##### Data for this task #####

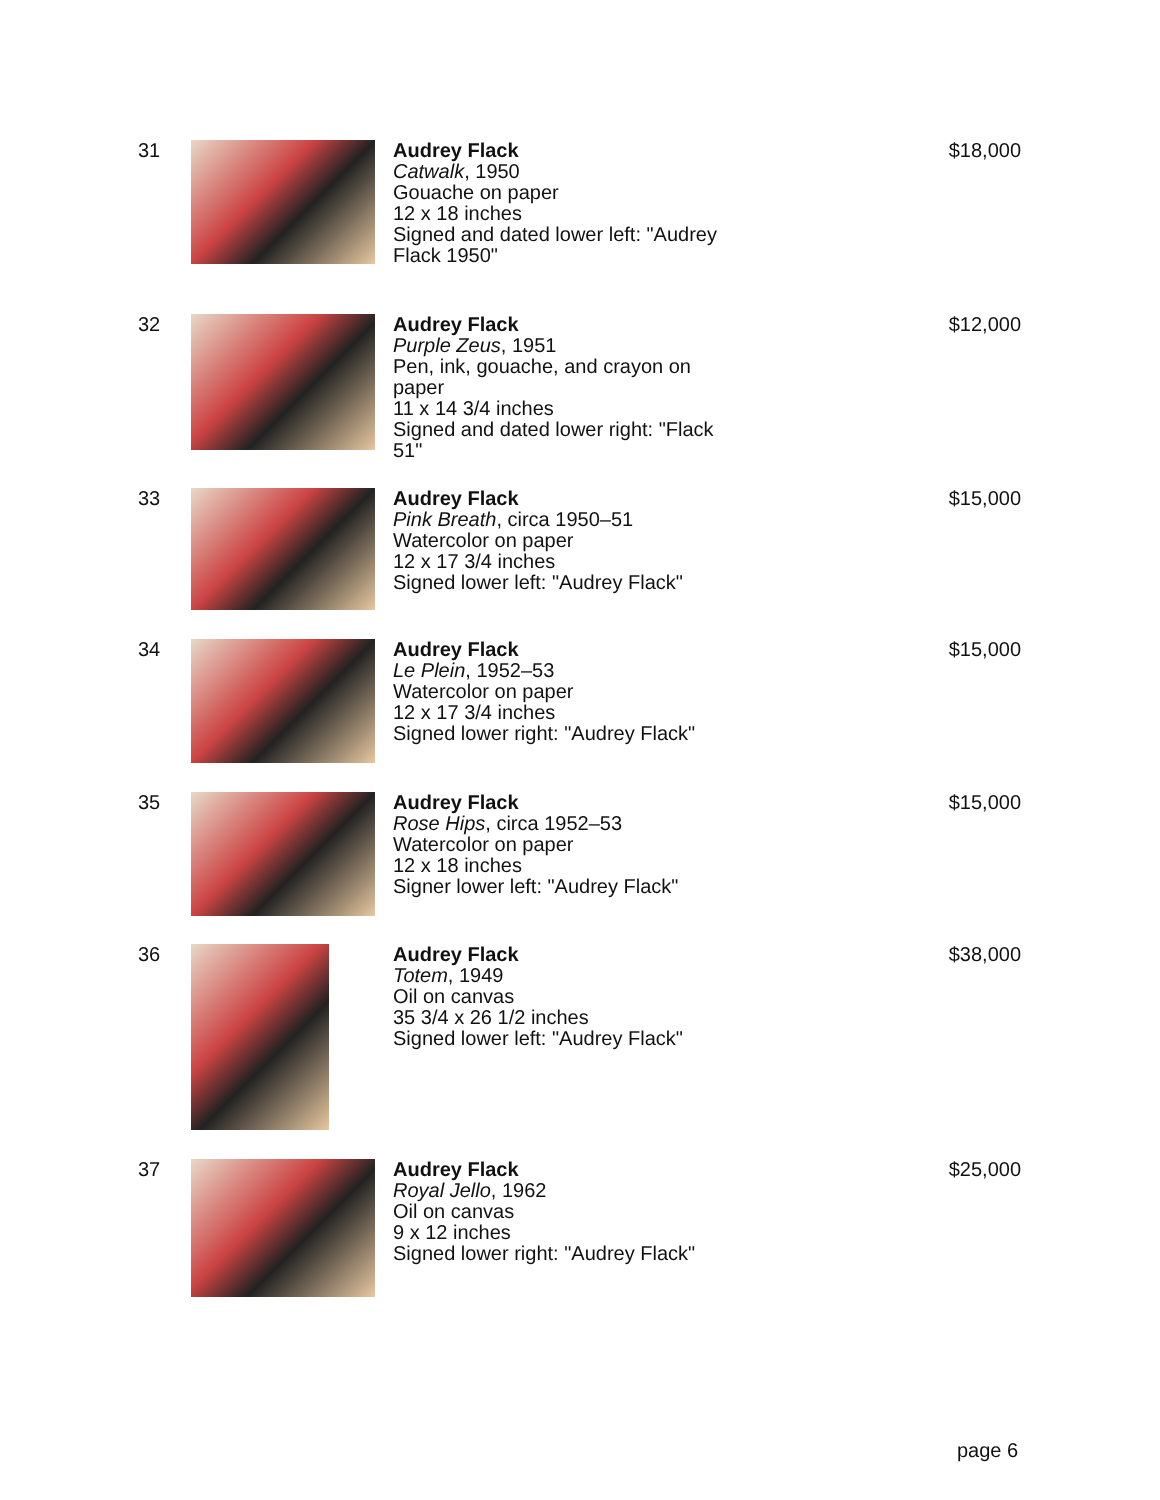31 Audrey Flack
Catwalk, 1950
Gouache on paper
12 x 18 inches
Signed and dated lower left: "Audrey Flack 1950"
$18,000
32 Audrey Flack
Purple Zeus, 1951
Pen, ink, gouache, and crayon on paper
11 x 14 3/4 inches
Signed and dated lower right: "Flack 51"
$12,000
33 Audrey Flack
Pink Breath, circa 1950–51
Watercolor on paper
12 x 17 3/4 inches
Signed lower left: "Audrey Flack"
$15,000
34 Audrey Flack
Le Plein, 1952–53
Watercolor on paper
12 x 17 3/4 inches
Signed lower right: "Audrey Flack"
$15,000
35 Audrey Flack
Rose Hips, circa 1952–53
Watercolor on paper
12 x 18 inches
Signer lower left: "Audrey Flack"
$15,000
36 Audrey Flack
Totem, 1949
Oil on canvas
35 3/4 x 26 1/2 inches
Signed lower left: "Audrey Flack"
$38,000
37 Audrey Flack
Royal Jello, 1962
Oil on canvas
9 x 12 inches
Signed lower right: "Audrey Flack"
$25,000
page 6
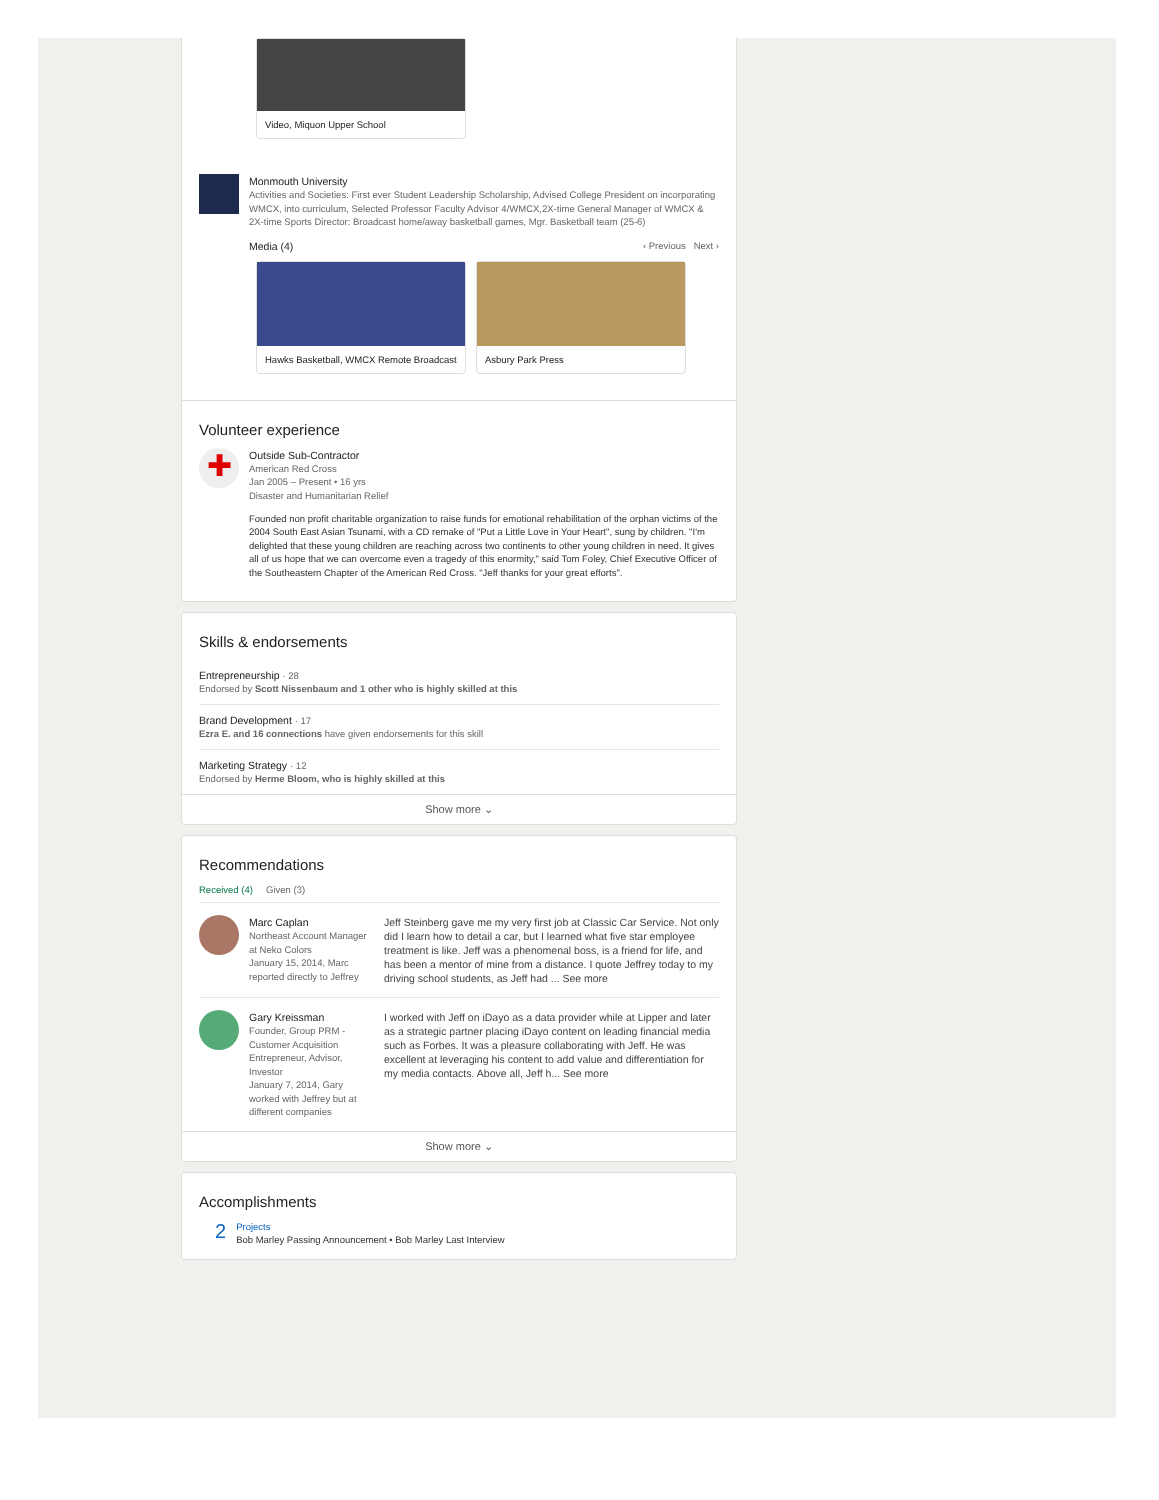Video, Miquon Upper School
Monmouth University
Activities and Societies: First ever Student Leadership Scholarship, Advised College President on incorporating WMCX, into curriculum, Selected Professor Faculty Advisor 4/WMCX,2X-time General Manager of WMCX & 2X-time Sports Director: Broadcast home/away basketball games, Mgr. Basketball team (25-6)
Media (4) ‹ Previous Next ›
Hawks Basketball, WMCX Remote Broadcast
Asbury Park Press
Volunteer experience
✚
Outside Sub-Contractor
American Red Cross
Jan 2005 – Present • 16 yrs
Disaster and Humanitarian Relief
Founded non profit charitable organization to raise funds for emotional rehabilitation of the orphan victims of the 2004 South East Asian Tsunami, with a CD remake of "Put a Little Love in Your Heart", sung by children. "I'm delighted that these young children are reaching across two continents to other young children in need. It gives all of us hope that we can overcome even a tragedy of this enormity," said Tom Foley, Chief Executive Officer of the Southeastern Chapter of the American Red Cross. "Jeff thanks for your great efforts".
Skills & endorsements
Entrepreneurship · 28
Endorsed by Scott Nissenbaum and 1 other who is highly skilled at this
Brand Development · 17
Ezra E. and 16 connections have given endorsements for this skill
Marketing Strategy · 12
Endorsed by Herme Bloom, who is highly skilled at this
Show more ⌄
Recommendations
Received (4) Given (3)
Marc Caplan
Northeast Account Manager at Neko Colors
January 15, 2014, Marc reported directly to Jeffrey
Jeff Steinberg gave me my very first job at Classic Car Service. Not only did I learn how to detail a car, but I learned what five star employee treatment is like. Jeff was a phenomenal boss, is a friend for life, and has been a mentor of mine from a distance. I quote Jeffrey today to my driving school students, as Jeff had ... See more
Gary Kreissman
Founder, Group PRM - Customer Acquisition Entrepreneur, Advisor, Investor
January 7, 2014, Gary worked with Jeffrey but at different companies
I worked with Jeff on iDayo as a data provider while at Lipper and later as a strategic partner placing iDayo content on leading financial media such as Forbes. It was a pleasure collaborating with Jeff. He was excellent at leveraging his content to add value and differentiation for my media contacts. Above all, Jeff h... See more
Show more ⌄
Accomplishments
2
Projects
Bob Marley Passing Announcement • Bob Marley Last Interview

#####

Each entry should come back exactly as written, with its pictures omitted.

31 Audrey Flack
Catwalk, 1950
Gouache on paper
12 x 18 inches
Signed and dated lower left: "Audrey Flack 1950"
$18,000
32 Audrey Flack
Purple Zeus, 1951
Pen, ink, gouache, and crayon on paper
11 x 14 3/4 inches
Signed and dated lower right: "Flack 51"
$12,000
33 Audrey Flack
Pink Breath, circa 1950–51
Watercolor on paper
12 x 17 3/4 inches
Signed lower left: "Audrey Flack"
$15,000
34 Audrey Flack
Le Plein, 1952–53
Watercolor on paper
12 x 17 3/4 inches
Signed lower right: "Audrey Flack"
$15,000
35 Audrey Flack
Rose Hips, circa 1952–53
Watercolor on paper
12 x 18 inches
Signer lower left: "Audrey Flack"
$15,000
36 Audrey Flack
Totem, 1949
Oil on canvas
35 3/4 x 26 1/2 inches
Signed lower left: "Audrey Flack"
$38,000
37 Audrey Flack
Royal Jello, 1962
Oil on canvas
9 x 12 inches
Signed lower right: "Audrey Flack"
$25,000
page 6
Video, Miquon Upper School
Monmouth University
Activities and Societies: First ever Student Leadership Scholarship, Advised College President on incorporating WMCX, into curriculum, Selected Professor Faculty Advisor 4/WMCX,2X-time General Manager of WMCX & 2X-time Sports Director: Broadcast home/away basketball games, Mgr. Basketball team (25-6)
Media (4) ‹ Previous Next ›
Hawks Basketball, WMCX Remote Broadcast
Asbury Park Press
Volunteer experience
✚
Outside Sub-Contractor
American Red Cross
Jan 2005 – Present • 16 yrs
Disaster and Humanitarian Relief
Founded non profit charitable organization to raise funds for emotional rehabilitation of the orphan victims of the 2004 South East Asian Tsunami, with a CD remake of "Put a Little Love in Your Heart", sung by children. "I'm delighted that these young children are reaching across two continents to other young children in need. It gives all of us hope that we can overcome even a tragedy of this enormity," said Tom Foley, Chief Executive Officer of the Southeastern Chapter of the American Red Cross. "Jeff thanks for your great efforts".
Skills & endorsements
Entrepreneurship · 28
Endorsed by Scott Nissenbaum and 1 other who is highly skilled at this
Brand Development · 17
Ezra E. and 16 connections have given endorsements for this skill
Marketing Strategy · 12
Endorsed by Herme Bloom, who is highly skilled at this
Show more ⌄
Recommendations
Received (4) Given (3)
Marc Caplan
Northeast Account Manager at Neko Colors
January 15, 2014, Marc reported directly to Jeffrey
Jeff Steinberg gave me my very first job at Classic Car Service. Not only did I learn how to detail a car, but I learned what five star employee treatment is like. Jeff was a phenomenal boss, is a friend for life, and has been a mentor of mine from a distance. I quote Jeffrey today to my driving school students, as Jeff had ... See more
Gary Kreissman
Founder, Group PRM - Customer Acquisition Entrepreneur, Advisor, Investor
January 7, 2014, Gary worked with Jeffrey but at different companies
I worked with Jeff on iDayo as a data provider while at Lipper and later as a strategic partner placing iDayo content on leading financial media such as Forbes. It was a pleasure collaborating with Jeff. He was excellent at leveraging his content to add value and differentiation for my media contacts. Above all, Jeff h... See more
Show more ⌄
Accomplishments
2
Projects
Bob Marley Passing Announcement • Bob Marley Last Interview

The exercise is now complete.